9.1 Document Analysis

  • Regulatory Review

    National data protection standards and SDAIA privacy policies were reviewed to identify legal and security requirements relevant to Sillah.

  • Key Principles

    Explicit consent, data access rights, secure in-KSA storage, and prohibition of unauthorized data sharing were all emphasized.

  • Derived Requirements

    Findings support secure authentication, RBAC, restricted visibility, encryption, and consent-management functionality.

  • Sources

    SDAIA Privacy Policy, Ministry of Health Awareness Platform, and WHO resources.


9.2 Observation Notes

  • Current User Behavior

    Families currently rely on memory, paper notes, fragmented mobile apps, and general health tools without hereditary focus.

  • Observed Gap

    There is no centralized system dedicated to structured hereditary preventive-health tracking.

  • Derived Requirements

    Observation supports family profile management, health event recording, automated risk-detection logic, and preventive alerts.


9.3 Competitive Review

  • Market Landscape

    Existing platforms focus on appointment booking, EHR access, and general health tracking.

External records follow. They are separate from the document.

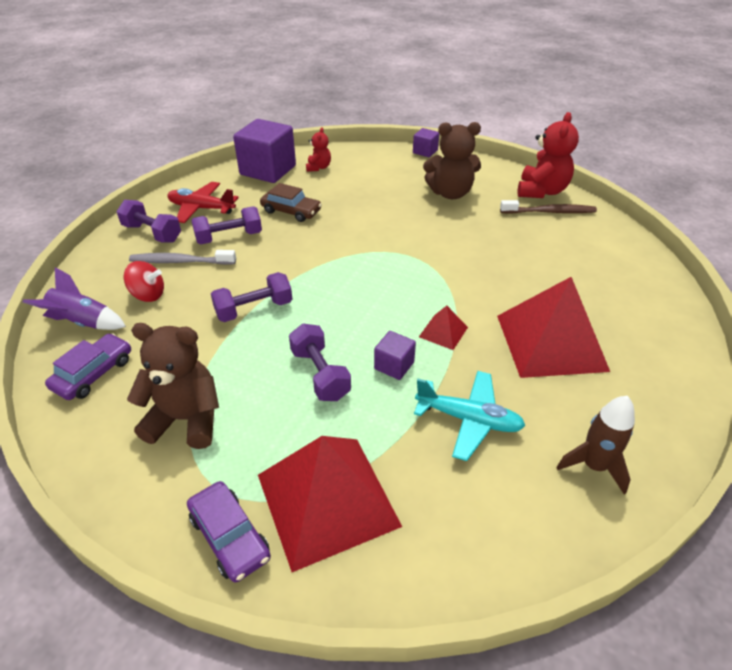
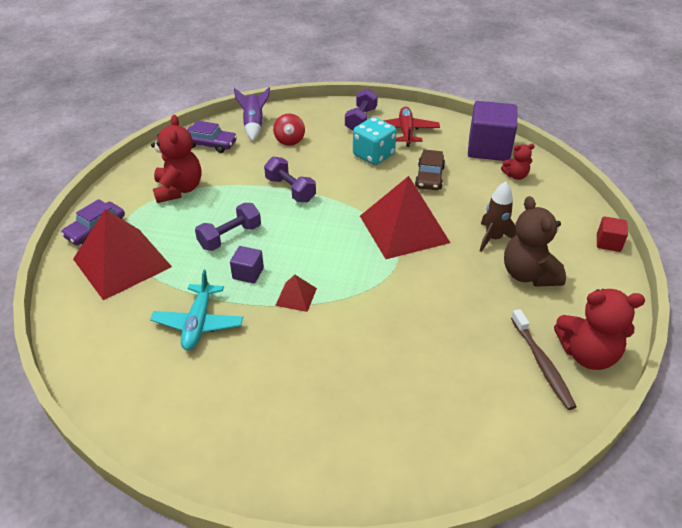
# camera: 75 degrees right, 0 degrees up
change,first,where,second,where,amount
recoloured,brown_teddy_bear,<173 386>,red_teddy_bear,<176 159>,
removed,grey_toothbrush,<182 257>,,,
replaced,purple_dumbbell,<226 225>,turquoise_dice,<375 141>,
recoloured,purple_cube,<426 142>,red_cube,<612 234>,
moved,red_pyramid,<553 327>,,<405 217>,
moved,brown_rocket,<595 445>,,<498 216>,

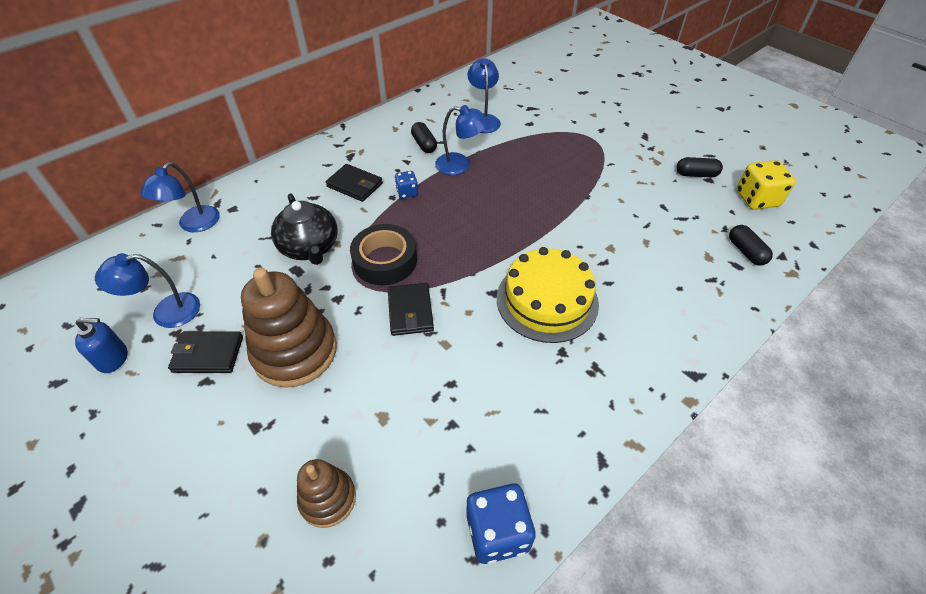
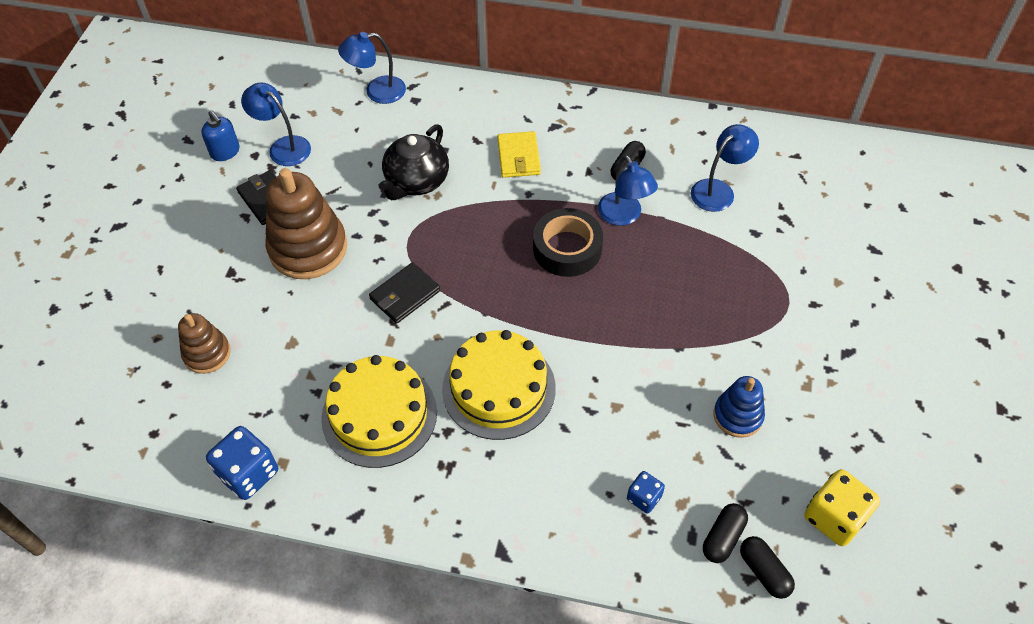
# camera: 55 degrees right, 5 degrees up
change,first,where,second,where,amount
recoloured,black_wallet,<354 183>,yellow_wallet,<519 154>,
moved,black_tape,<383 254>,,<568 242>,
moved,blue_dice,<406 185>,,<646 492>,
moved,black_capsule,<699 167>,,<767 567>,
added,,,yellow_cake,<379 411>,
added,,,blue_stacking_toy,<739 407>,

  • Missing from Competitors

    Hereditary risk-pattern detection, family-based modeling, and personalized preventive alerts are not emphasized.

  • Strategic Insight

    This gap reinforces Sillah's value as a family-centric preventive-health platform.


9.4 Evidence Artifacts

  • SDAIA Privacy Policy documentation
  • Ministry of Health Awareness portal
  • WHO public health resources
  • Screenshots of competing platforms

These artifacts support traceability between external research and resulting system requirements.